De là à affirmer que ce cactus fait effectivement baisser le taux de sucre chez tous les consommateurs, il y a un grand pas… Mais il a été vite franchi puisque le nopal a été proclamé ingrédient santé et sa consommation est largement encouragée dans tout le pays.
Quand on sait que le Mexique a récemment détrôné les États-Unis au triste classement de l’obésité mondiale, que 70 % de la population est en surpoids (dont 30 % souffrent d’obésité sévère) et que le nombre de diabétiques explose, on comprend mieux l’intérêt des autorités sanitaires ! Mais dans un pays où le soda est moins cher que l’eau, où le dieu Coca a tous les droits et s’affiche partout, pas sûr qu’un cactus règle le problème !
La nouvelle vague des mercados
Le “Mercado 60” à Mérida



Le Mexique doit faire face à un paradoxe quant à la qualité des produits. Le pays possède une biodiversité impressionnante et des terroirs variés mais pourtant, les produits agricoles de qualité sont rares et donc chers. En effet, le Mexique a sacrifié son agriculture en faveur de l’industrialisation du nord du pays et de traités de libre-échange avec les États-Unis. Les Mexicains importent aujourd’hui une grande partie des denrées consommées dans le pays, principalement les céréales comme le blé ou le maïs. Ces matières premières venant pour la plupart du sud des États-Unis sont bourrées d’OGM et sont souvent de mauvaise qualité.
Il était donc grand temps de réagir et il semblerait que les choses commencent à changer. Depuis quelques années, une partie de la jeune génération mexicaine essaie de bousculer un peu les codes en proposant une nourriture plus saine et équilibrée, en privilégiant l’agriculture locale et en recherchant la qualité des produits.
On trouve depuis peu dans la plupart des grandes villes ces nouveaux “msercado”, de véritables “food courts” avec des stands et des food trucks qui proposent une cuisine plus moderne, et de bons produits sains et naturels. Sur de grandes tables, souvent autour d’une petite scène, les jeunes se réunissent tous les soirs de la semaine dans ces endroits hyper sympas et conviviaux. Seul bémol, le prix bien sûr, puisque ces mercados restent chers pour la grande majorité des Mexicains. Espérons que le concept se démocratise rapidement !

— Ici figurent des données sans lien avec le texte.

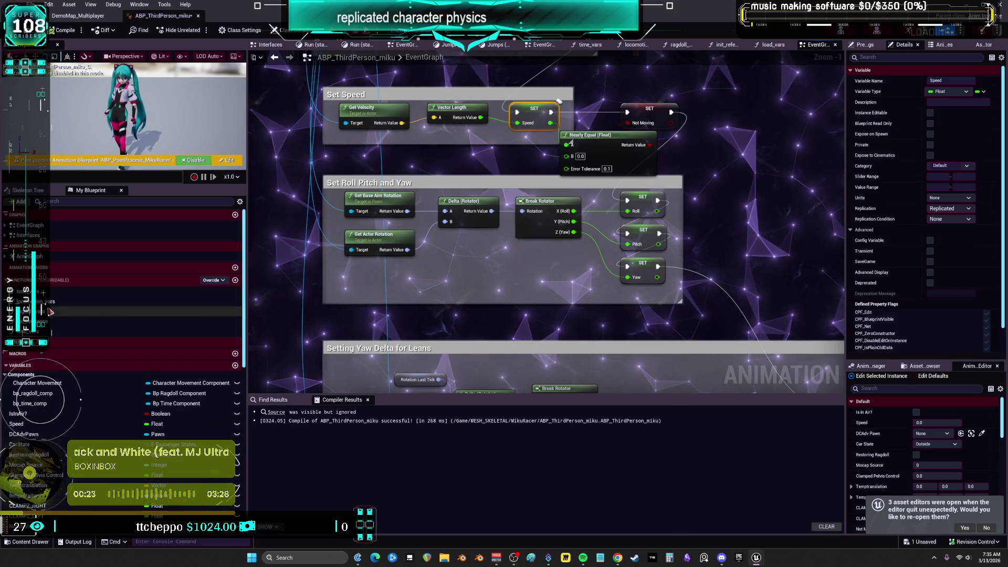
pyautogui.doubleClick(105, 301)
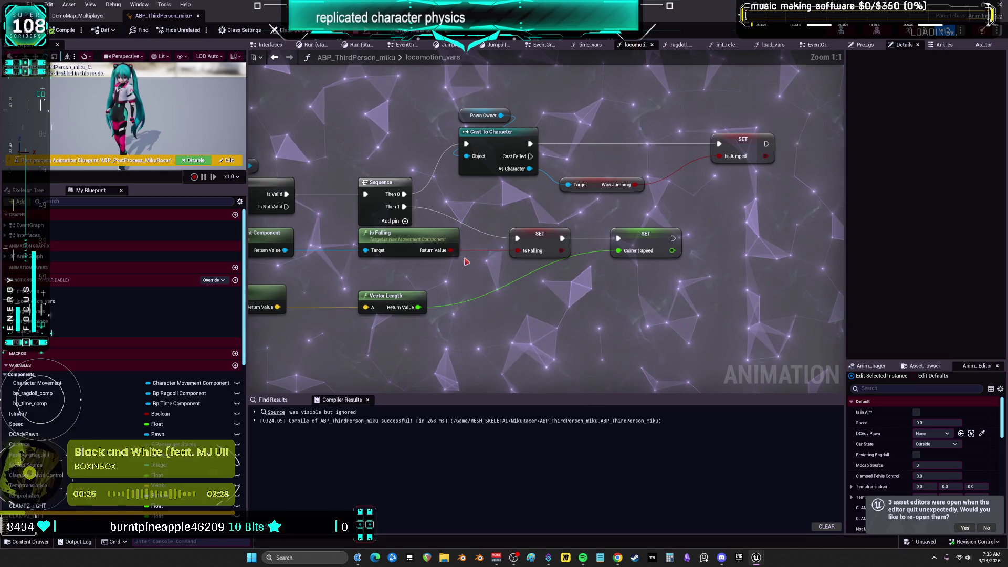
pyautogui.moveTo(662, 311); pyautogui.dragTo(638, 252)
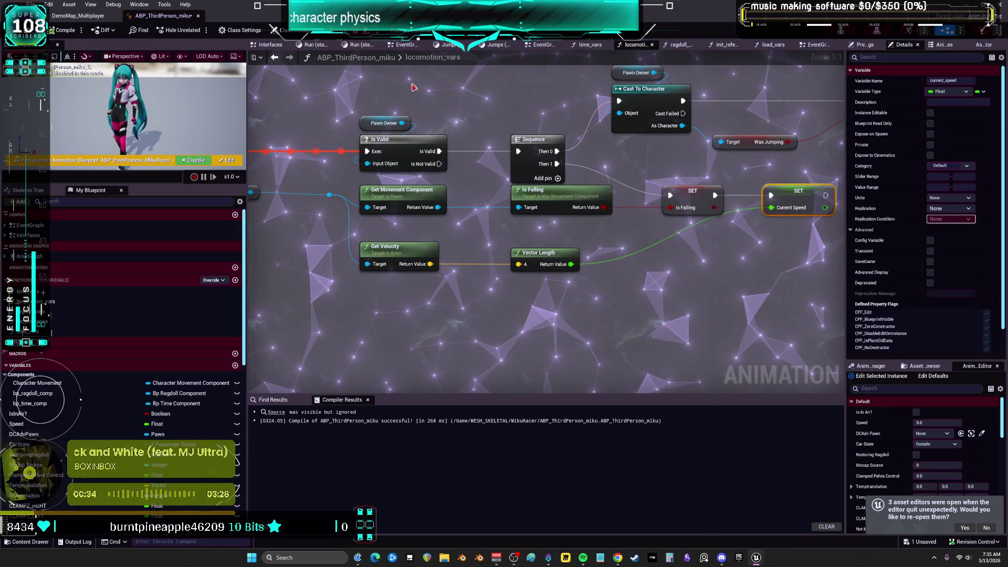
# Back in the event graph, select Get Velocity and the Speed setter to check its properties
pyautogui.click(817, 45)
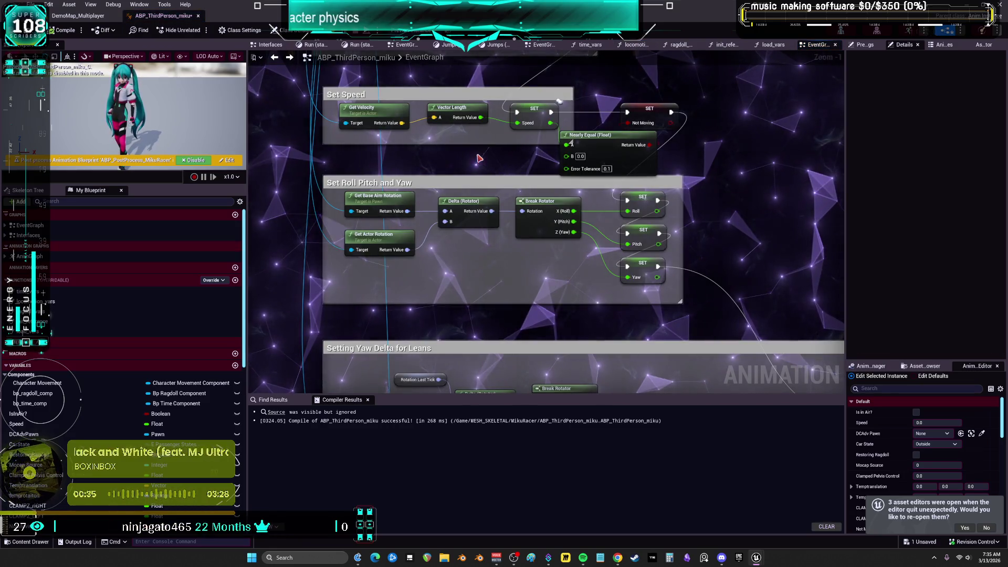
pyautogui.click(374, 112)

Après ce premier séjour au pays des Mayas, la gastronomie mexicaine reste pour moi une belle découverte. C’est vrai que tout tourne autour de la tortilla et qu’on est assez vite saoulé des tacos, mais bon, quand c’est bien fait, c’est quand même excellent un vrai burros al pastor ! Et bien sûr on n’a parlé ici que d’une infime partie du riche patrimoine culinaire mexicain.
Alors n’hésitez pas à découvrir ce superbepays qu’est le Mexique. La bouffe, c’est une chose, mais les paysages, la culture et surtout la chaleur et l’accueil des Mexicains finiront de vous convaincre ! Viva Mechhiiiico !!